Mynydd Marchywel is a 418 m high hill in the Neath Port Talbot area in South Wales. Its summit is marked both by a cairn and a trig point. The larger part of the hill is cloaked in modern forestry through which numerous streams fall away westward to the River Tawe, eastward to the River Dulais and southward into the Clydach, the latter two being tributaries of the River Neath.

== Geology ==
The hill is formed from multiple layers of Pennant Sandstone with intervening mudstone layers and occasional coal seams. All are tilted to the south and southwest towards the axis of the South Wales Coalfield syncline. Parts of its slopes are mantled by glacial till. The coal seams have been worked extensively in the past. One of the last operations was that at Gleision Colliery under the northwestern side of Mynydd Marchywel.

==Scheduled monuments==
- Mynydd Marchywel summit cairn
  This Round cairn dating to the Bronze Age is 10 m north of the trig pont. The heap of stones, now gradually spreading, has traces of kerbstones amongst the rubble.
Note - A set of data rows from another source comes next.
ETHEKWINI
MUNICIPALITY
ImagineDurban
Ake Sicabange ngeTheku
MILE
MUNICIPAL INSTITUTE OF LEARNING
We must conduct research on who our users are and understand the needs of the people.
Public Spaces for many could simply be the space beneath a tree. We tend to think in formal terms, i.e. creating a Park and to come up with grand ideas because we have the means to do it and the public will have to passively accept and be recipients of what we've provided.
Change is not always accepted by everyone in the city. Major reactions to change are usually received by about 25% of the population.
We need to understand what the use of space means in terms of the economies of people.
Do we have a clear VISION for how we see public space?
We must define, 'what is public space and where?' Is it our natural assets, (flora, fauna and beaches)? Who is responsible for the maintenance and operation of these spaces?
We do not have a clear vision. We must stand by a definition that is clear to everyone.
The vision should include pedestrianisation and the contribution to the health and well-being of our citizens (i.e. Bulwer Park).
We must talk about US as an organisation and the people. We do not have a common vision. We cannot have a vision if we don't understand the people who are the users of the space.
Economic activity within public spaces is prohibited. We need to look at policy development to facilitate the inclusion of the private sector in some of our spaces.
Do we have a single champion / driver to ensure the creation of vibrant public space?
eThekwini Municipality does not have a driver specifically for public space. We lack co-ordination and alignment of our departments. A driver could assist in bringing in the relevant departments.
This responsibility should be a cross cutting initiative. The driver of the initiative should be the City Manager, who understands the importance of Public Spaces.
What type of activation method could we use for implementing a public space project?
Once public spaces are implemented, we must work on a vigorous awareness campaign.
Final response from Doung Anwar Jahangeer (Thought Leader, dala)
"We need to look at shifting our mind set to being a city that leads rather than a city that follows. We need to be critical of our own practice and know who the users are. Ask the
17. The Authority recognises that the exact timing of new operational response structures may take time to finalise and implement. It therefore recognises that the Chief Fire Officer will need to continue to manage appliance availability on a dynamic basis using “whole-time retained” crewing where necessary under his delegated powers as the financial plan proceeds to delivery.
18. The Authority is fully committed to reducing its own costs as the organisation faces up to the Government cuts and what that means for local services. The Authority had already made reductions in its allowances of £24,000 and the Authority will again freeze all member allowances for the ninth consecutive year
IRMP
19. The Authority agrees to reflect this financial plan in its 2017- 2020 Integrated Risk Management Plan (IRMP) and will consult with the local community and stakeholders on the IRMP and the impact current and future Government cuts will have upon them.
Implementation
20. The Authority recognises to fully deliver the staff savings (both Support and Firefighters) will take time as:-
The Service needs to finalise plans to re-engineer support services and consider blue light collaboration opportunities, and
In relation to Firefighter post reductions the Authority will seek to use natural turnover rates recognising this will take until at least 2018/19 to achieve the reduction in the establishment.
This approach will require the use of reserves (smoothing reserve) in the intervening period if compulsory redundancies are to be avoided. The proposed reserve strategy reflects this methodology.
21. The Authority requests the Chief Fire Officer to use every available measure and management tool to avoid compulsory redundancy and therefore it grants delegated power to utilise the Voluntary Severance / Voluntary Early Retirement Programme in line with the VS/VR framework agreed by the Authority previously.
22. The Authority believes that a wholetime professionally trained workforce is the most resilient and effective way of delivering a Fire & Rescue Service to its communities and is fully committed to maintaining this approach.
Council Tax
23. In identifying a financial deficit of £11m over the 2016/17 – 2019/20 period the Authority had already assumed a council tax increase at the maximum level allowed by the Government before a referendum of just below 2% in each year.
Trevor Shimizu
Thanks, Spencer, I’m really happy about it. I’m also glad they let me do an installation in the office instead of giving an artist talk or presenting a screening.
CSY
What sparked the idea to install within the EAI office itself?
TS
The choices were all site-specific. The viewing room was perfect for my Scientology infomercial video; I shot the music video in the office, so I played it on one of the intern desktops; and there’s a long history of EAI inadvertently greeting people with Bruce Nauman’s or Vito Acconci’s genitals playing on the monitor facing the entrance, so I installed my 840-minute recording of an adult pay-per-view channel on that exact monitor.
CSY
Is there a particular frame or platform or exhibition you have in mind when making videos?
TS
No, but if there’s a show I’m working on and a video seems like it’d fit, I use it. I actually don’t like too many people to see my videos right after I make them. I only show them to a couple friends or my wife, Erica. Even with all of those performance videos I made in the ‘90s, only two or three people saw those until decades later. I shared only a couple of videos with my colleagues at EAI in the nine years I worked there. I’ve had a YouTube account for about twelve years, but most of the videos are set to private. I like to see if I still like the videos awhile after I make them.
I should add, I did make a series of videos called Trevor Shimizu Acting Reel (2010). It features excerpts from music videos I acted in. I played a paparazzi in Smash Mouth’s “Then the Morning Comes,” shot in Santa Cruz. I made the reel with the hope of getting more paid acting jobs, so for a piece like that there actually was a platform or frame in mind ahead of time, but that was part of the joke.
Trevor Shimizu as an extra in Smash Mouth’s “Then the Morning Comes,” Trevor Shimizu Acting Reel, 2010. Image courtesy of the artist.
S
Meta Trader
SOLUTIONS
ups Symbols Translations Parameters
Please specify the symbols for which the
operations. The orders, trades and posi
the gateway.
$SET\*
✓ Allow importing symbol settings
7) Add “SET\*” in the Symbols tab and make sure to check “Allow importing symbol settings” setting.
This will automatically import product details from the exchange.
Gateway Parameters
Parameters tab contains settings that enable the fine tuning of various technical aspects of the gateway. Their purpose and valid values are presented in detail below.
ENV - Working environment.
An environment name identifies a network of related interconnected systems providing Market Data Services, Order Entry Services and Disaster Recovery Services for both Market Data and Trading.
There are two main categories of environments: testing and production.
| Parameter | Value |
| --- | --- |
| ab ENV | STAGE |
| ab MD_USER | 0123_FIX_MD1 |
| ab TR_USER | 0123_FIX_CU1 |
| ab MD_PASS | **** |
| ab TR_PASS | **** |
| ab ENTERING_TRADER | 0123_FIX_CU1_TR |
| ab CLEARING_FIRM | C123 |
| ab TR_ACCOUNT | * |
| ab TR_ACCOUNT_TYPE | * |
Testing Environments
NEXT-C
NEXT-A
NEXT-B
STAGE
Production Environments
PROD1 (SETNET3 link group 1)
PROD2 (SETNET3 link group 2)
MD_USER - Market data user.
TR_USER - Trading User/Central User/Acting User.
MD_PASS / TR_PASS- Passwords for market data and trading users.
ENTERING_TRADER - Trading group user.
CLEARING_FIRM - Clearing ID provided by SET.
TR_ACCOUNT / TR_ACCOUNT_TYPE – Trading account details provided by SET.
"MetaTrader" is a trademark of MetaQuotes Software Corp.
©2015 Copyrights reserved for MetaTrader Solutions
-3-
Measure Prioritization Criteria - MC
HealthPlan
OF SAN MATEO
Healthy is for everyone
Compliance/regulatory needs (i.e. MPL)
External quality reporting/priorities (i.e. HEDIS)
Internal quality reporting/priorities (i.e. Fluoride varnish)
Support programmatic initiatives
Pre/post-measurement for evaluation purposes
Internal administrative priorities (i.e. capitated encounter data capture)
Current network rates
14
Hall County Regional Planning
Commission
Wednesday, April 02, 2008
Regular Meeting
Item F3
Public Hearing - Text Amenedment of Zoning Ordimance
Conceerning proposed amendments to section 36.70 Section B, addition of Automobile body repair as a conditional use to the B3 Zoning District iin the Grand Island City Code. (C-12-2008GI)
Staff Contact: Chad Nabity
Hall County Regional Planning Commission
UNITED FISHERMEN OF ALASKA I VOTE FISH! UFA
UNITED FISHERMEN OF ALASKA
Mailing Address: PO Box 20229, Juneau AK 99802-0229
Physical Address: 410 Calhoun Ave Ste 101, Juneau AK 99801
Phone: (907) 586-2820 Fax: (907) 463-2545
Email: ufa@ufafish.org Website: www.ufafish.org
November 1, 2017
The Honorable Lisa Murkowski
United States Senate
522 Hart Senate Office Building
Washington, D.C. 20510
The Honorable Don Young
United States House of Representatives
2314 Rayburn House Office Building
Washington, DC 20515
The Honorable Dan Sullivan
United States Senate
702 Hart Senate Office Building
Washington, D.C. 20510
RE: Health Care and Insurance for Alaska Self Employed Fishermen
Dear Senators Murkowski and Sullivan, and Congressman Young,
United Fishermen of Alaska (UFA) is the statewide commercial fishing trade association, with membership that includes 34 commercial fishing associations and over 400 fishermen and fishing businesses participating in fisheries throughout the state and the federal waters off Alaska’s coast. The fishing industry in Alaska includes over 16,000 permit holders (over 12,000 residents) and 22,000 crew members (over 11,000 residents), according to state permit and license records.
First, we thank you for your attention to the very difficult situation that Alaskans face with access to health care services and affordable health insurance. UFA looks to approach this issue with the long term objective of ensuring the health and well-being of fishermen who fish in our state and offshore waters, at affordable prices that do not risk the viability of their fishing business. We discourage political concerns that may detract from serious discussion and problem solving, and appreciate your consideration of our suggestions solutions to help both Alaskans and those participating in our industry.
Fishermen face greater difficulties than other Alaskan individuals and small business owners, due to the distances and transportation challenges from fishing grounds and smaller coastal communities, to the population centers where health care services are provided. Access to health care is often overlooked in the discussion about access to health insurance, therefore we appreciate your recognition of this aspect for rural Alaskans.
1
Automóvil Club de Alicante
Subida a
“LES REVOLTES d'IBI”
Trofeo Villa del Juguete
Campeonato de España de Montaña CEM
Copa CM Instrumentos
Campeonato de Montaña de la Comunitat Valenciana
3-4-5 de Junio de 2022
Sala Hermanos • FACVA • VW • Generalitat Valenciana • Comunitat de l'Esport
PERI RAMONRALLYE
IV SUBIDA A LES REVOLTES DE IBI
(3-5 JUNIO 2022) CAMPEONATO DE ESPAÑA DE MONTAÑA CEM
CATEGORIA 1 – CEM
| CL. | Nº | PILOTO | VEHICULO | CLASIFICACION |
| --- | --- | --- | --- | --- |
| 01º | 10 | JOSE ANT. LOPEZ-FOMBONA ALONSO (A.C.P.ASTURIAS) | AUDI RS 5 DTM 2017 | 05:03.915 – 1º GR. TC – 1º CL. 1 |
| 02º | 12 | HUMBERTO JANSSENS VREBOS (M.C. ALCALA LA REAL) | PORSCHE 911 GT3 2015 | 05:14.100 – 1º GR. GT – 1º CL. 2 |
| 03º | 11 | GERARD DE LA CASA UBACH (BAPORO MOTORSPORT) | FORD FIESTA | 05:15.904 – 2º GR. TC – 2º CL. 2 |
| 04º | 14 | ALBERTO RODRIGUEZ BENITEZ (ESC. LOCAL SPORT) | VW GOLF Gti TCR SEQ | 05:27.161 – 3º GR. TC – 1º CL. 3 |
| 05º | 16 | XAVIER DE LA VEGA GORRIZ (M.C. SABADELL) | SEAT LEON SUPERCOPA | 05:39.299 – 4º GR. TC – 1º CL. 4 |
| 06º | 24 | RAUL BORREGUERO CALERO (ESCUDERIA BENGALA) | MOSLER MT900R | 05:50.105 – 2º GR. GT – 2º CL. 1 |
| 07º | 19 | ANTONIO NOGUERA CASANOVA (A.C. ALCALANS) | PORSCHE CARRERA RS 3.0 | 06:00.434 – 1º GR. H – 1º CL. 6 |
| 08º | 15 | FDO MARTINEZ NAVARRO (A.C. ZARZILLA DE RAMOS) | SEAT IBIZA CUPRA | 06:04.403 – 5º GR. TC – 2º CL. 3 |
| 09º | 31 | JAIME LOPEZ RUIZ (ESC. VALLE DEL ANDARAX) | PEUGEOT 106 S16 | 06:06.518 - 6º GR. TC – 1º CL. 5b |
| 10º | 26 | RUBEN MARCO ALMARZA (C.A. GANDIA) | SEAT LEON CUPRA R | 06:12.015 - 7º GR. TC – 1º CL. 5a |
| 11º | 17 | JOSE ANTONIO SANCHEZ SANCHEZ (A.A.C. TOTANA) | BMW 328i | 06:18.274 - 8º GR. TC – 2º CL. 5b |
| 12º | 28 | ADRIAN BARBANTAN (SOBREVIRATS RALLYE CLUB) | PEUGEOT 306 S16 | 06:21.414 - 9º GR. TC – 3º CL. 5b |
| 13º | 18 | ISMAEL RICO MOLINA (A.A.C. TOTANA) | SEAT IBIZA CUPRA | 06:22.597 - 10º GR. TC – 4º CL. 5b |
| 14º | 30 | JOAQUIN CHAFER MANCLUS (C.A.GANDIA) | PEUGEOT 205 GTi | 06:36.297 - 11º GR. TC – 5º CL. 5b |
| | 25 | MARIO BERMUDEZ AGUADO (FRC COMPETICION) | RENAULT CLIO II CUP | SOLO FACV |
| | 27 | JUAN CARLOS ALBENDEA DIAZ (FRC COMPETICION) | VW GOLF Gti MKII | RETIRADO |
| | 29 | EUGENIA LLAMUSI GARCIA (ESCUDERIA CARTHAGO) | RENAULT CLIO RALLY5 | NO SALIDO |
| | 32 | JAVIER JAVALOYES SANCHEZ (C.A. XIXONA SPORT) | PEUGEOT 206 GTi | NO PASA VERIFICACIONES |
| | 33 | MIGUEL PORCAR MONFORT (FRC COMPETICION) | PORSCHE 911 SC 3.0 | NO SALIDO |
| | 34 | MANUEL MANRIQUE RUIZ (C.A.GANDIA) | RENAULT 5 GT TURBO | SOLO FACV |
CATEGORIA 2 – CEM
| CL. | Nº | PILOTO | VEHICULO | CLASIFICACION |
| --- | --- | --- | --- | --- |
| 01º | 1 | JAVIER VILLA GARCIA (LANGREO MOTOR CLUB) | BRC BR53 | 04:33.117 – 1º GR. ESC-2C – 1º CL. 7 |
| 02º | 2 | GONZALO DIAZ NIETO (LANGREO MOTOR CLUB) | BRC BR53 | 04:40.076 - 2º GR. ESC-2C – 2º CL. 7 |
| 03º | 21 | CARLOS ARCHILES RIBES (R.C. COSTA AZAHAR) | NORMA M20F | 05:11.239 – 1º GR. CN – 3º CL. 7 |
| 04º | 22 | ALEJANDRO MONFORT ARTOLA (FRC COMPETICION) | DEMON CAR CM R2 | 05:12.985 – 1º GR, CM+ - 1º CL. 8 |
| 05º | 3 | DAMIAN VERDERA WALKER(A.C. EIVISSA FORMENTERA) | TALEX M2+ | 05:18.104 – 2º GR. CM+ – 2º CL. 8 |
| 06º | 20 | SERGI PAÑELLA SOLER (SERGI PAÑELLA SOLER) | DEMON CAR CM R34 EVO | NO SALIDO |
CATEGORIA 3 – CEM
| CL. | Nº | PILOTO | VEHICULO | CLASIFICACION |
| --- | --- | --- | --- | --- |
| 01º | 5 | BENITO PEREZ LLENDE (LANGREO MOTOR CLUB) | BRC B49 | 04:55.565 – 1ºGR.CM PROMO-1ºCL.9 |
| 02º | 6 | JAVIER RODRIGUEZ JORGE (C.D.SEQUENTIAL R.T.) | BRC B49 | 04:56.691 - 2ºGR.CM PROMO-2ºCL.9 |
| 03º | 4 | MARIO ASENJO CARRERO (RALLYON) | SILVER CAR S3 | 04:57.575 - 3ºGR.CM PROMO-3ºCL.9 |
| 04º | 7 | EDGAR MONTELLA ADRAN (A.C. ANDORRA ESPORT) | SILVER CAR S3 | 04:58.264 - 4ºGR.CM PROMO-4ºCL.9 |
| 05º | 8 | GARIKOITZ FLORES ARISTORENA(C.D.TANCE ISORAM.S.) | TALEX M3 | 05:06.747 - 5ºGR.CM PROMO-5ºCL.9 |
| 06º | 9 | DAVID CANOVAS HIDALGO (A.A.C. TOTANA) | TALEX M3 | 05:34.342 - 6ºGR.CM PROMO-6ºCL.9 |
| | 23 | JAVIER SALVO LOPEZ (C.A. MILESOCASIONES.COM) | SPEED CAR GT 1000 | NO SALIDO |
- Tirlan medieval house sites
  (OS grid ref:SN762026). The earthwork remains of two medieval platform houses, 120 m apart, are beside a track on the south-east flank of Mynnydd Marchywel, near Tyrlan. Cultivation ridges are also in the vicinity.

== Access ==
Mynydd Marchywel is crossed by Saint Illtyd's Walk which locally runs from Ynysmeudwy to Crynant across the northern slopes of the hill, following one of the very few public rights of way to be found on the hill. There are however numerous forest tracks and most of its western flanks, including the summit area, are designated as open access under the Countryside and Rights of Way Act 2000.